Harry’s faux pas was followed by a story in Us Weekly—edited by Dan Wakeford, formerly of People, a magazine with long-standing Sussex ties—claiming there had been “hugs and tears” at the meeting.

The palace was incensed. One aide acidly briefed: “Some people appear to have mistaken a cup of tea and a slice of cake for the Treaty of Versailles.”
The U.K. tabloid The Sun then published a counter-briefing describing the encounter as “formal” and “squeezed between other meetings.” Harry, furious, accused “the men in grey suits” of undermining him and trying to sabotage the relationship with his father.
Harry’s latest move, writing directly to the home secretary, has plunged relations back into open hostility.
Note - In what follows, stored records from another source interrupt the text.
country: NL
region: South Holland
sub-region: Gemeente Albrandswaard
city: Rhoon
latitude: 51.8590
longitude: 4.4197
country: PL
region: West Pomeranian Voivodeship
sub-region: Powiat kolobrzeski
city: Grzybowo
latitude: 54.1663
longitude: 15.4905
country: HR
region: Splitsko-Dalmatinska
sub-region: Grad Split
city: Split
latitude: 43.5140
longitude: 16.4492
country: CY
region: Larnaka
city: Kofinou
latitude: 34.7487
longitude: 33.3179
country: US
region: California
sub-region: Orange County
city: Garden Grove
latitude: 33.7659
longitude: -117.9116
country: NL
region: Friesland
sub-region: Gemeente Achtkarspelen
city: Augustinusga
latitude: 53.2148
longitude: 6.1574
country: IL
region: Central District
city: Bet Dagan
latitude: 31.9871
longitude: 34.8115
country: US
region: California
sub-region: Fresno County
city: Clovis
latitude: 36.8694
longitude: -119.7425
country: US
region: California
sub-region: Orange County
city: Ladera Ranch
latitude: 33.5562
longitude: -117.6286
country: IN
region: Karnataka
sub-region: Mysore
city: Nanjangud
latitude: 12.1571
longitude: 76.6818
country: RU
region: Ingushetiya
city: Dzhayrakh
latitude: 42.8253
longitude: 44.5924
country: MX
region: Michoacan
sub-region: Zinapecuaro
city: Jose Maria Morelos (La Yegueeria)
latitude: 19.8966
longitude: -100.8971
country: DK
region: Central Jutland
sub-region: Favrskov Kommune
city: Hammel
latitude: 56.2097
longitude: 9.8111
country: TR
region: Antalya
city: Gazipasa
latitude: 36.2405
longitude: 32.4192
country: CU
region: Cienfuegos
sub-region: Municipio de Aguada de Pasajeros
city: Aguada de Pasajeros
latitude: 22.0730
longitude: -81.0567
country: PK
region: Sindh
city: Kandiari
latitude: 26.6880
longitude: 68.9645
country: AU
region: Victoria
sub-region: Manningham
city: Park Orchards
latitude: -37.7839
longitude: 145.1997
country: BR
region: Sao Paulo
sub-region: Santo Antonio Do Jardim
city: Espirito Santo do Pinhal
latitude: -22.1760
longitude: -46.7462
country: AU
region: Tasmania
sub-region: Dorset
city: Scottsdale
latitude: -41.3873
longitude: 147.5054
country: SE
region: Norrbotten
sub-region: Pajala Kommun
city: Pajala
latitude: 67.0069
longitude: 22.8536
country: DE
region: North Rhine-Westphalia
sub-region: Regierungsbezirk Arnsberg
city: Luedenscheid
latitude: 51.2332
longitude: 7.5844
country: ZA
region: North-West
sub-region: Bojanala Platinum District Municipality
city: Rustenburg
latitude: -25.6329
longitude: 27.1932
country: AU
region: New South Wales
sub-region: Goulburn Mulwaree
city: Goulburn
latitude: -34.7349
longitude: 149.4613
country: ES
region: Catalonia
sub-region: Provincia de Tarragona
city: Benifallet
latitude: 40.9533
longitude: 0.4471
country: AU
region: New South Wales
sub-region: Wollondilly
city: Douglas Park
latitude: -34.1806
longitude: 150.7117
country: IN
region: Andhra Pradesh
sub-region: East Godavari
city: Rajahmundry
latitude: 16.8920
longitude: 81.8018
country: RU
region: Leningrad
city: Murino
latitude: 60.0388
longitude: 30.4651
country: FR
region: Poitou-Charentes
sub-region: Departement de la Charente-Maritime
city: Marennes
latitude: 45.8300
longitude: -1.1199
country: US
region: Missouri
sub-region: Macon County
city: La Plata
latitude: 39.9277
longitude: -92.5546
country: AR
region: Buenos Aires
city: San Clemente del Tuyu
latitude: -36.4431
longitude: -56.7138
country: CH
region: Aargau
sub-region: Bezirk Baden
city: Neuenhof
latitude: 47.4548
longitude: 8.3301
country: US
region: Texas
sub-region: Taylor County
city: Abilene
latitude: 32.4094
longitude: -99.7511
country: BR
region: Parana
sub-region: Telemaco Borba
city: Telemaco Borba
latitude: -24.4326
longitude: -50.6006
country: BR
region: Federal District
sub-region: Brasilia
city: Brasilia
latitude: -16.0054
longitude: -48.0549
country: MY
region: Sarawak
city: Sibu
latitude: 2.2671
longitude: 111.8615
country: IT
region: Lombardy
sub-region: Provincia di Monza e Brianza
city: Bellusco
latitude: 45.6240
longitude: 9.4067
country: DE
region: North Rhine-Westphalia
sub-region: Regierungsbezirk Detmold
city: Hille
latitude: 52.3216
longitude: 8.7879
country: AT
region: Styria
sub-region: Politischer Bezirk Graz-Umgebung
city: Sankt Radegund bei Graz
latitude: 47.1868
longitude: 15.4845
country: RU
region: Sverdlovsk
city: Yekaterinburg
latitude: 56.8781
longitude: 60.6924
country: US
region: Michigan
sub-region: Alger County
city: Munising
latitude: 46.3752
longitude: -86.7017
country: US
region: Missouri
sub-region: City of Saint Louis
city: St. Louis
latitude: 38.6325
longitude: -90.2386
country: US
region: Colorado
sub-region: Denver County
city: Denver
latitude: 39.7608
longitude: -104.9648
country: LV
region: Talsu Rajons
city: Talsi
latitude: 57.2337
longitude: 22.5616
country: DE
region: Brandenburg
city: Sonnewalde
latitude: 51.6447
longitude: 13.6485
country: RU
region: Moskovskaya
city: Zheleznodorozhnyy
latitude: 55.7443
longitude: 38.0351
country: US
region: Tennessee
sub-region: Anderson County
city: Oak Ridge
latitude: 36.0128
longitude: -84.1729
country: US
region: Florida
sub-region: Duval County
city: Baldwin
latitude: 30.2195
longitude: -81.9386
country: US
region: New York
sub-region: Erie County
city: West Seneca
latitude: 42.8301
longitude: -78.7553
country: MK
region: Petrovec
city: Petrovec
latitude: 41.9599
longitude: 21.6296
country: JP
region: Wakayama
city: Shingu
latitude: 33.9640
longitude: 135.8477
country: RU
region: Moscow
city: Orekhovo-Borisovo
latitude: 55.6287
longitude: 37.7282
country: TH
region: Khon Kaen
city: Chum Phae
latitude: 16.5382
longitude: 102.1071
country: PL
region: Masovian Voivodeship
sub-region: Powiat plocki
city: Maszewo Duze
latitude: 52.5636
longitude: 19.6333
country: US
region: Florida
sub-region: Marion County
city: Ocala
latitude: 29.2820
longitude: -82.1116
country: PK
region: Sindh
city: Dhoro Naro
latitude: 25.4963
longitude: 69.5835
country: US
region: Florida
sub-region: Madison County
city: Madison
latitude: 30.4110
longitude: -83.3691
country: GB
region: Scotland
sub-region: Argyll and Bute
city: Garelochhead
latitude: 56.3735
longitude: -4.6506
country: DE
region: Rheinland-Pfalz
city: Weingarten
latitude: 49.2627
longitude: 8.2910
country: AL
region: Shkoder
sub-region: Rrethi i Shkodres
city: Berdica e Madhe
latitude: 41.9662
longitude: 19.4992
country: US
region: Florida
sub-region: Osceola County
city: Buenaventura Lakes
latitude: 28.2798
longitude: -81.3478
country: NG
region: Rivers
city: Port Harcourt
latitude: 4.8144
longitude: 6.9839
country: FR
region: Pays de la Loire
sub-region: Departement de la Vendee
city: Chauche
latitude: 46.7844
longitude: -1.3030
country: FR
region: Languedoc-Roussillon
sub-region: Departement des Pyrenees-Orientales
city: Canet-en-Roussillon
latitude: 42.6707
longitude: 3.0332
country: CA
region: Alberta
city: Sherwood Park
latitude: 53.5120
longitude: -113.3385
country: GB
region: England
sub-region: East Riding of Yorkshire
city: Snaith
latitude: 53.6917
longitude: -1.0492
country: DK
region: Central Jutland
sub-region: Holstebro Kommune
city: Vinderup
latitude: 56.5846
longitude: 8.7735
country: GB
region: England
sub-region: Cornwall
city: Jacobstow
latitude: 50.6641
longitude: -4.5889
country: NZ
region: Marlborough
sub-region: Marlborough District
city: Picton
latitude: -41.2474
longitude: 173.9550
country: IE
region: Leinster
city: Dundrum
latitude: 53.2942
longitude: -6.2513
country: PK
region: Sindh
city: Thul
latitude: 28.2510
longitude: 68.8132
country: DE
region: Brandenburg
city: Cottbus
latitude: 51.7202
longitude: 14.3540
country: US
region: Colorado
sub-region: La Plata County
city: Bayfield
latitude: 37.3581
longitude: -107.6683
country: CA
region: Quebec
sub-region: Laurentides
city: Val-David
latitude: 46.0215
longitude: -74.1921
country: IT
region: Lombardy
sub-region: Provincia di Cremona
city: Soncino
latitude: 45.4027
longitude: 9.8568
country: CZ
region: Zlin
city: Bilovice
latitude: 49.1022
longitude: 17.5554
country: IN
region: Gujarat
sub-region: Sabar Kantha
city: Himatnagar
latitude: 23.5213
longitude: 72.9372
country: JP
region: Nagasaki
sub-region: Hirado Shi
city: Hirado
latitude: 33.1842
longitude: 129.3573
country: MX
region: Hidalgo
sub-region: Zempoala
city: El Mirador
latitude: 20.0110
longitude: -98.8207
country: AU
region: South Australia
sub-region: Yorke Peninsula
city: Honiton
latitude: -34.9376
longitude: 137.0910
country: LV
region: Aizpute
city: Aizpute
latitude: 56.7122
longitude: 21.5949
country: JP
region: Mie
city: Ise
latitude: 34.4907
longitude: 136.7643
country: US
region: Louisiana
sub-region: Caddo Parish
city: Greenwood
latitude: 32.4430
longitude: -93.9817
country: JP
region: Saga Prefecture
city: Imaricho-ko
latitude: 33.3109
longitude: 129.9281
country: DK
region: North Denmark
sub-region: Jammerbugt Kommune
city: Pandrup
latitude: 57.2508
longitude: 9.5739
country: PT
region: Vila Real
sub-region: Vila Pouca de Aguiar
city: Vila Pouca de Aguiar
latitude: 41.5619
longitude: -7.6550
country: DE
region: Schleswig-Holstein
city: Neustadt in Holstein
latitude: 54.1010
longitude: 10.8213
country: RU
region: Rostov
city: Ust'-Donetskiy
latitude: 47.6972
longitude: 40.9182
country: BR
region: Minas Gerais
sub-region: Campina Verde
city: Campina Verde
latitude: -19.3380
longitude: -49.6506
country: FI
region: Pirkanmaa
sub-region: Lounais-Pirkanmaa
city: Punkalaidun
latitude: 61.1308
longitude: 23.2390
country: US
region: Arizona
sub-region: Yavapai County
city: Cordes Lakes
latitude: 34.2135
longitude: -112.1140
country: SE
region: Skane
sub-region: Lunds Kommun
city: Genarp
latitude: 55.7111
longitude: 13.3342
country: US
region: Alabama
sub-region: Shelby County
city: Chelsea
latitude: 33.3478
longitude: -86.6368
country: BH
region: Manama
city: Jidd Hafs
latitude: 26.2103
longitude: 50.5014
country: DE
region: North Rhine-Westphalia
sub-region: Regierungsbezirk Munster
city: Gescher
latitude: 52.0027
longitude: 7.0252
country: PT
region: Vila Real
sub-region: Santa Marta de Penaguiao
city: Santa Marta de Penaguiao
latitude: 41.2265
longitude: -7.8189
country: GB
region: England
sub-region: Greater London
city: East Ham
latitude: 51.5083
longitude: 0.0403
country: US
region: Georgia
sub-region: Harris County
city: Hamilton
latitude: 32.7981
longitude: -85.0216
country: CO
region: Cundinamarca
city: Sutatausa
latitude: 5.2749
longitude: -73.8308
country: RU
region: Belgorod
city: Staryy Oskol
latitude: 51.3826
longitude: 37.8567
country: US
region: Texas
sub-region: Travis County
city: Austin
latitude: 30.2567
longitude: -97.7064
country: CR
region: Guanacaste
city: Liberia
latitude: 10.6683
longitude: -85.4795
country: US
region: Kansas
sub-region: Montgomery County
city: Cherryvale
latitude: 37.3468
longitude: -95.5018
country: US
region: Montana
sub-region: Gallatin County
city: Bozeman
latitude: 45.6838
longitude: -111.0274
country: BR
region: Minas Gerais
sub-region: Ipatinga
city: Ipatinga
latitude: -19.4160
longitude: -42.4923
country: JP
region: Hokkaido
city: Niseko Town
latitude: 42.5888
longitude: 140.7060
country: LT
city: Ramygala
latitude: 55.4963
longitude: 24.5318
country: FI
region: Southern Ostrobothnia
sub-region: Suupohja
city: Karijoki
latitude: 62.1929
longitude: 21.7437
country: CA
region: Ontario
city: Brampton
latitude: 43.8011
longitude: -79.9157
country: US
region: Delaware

His team insisted Sunday that the duke does not expect and has never asked the king to intervene. This is semantic nonsense. In an emotional BBC interview Harry gave after losing his court case, he said: “There is a lot of control and ability in my father’s hands. Ultimately, this whole thing could be resolved through him. No necessarily by intervening, but by stepping aside, allowing the experts to do what is necessary.”

“This is the fake naivety again,” one former courtier told the Daily Beast. “Everyone knows this isn’t about risk management protocols or bureaucratic committees. It’s about power and control. The establishment doesn’t want Harry being able to land at Heathrow without notice and getting greeted by an armed escort.”
Harry’s persistence, despite losing his legal case and spending millions of dollars in the process, is viewed by palace insiders as self-destructive. “He was so close to what he says he wants—a functional relationship with his family,” one friend of the king said. “Then he blows it all up again.”
For critics of Harry who have the king’s ear, the whole episode will be used to restate old warnings: that every interaction with his son will end up in the press, weaponized as part of a public pressure campaign.